[Start of section]

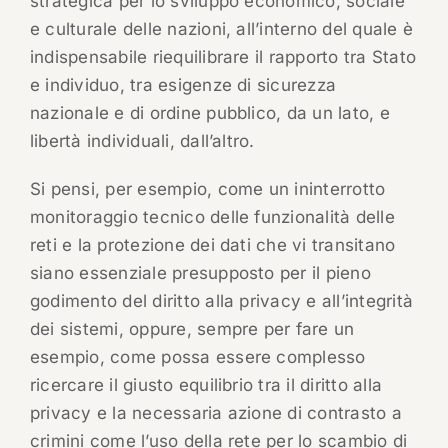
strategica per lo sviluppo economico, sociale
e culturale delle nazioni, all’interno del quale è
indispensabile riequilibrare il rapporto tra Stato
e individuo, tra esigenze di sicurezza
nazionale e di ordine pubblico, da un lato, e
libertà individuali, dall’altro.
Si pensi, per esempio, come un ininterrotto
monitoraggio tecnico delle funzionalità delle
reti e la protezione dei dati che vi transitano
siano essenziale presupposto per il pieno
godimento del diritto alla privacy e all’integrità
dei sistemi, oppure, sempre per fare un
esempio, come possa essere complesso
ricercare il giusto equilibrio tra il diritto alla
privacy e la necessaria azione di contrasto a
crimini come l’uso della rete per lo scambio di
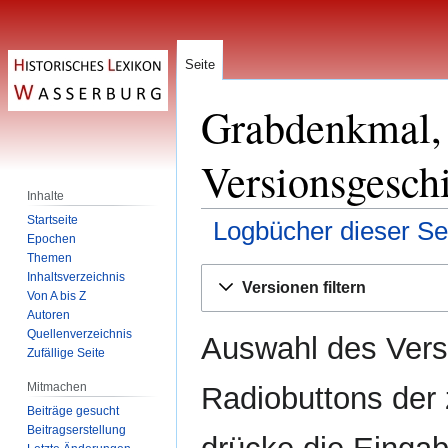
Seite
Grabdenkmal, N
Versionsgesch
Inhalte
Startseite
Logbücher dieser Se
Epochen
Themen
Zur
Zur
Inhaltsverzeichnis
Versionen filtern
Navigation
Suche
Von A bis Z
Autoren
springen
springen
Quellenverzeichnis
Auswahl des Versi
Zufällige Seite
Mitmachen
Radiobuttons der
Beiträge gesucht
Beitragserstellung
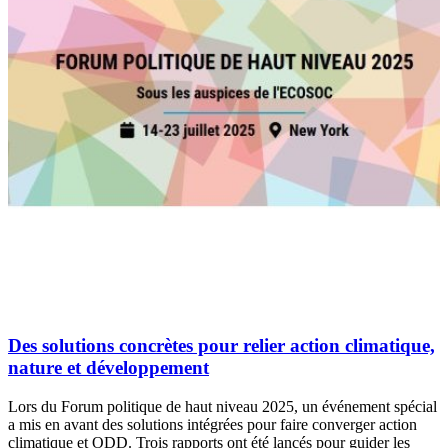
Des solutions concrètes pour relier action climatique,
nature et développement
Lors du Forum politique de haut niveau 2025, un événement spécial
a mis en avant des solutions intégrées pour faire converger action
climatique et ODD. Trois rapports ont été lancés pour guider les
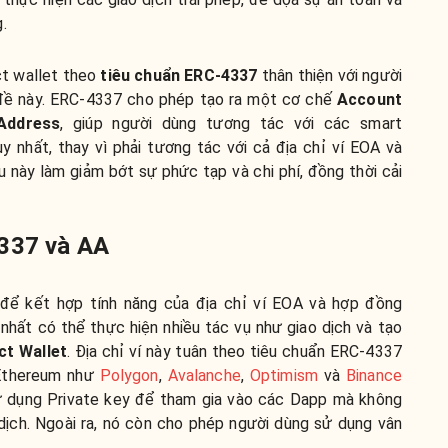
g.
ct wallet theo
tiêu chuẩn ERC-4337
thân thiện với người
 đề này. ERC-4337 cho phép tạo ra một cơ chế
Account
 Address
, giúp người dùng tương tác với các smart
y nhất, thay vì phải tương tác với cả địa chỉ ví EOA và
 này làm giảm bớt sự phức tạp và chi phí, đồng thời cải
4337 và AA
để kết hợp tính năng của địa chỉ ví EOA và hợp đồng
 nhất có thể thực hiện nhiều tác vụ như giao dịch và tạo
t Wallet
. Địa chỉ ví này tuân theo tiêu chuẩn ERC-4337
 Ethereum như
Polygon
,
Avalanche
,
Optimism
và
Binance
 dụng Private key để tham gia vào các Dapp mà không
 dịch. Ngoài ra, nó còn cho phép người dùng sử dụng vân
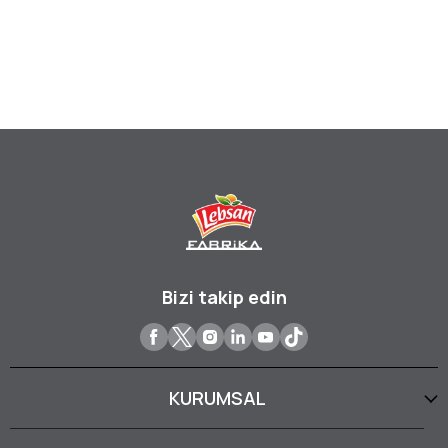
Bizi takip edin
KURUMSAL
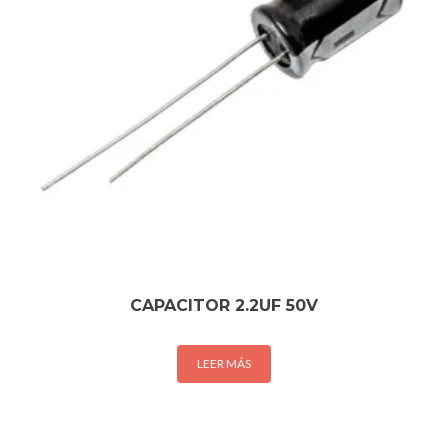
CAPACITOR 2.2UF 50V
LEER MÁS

[End of section]
[Start of section]

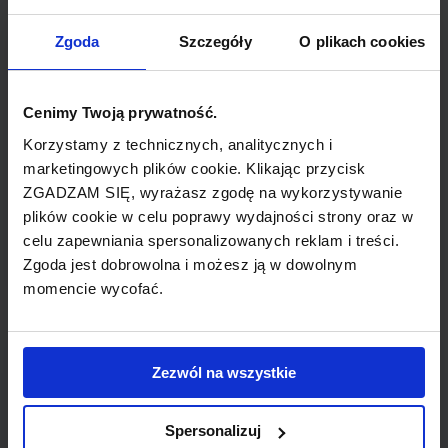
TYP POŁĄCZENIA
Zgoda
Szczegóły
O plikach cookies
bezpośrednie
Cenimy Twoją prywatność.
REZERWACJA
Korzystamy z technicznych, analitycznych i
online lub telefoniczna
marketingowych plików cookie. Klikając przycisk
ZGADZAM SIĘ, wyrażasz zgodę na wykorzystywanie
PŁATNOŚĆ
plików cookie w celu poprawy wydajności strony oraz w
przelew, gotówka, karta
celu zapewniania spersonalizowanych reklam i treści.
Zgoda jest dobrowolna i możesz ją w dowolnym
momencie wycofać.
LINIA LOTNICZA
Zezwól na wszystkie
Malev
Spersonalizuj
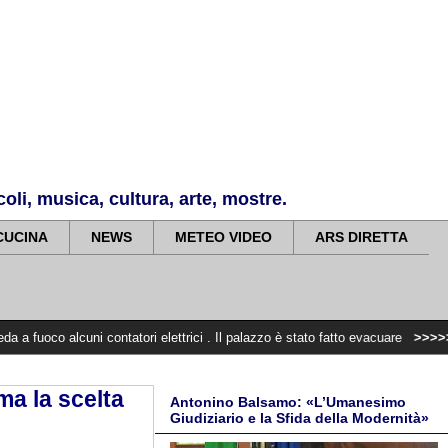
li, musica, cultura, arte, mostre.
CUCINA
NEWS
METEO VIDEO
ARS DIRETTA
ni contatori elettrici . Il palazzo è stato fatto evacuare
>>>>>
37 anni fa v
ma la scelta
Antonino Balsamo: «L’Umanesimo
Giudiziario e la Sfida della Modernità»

[End of section]

* **What to produce**
Find how many lines of the listing include the word "Zgoda", and state that number by itself.

* **Answer space**
2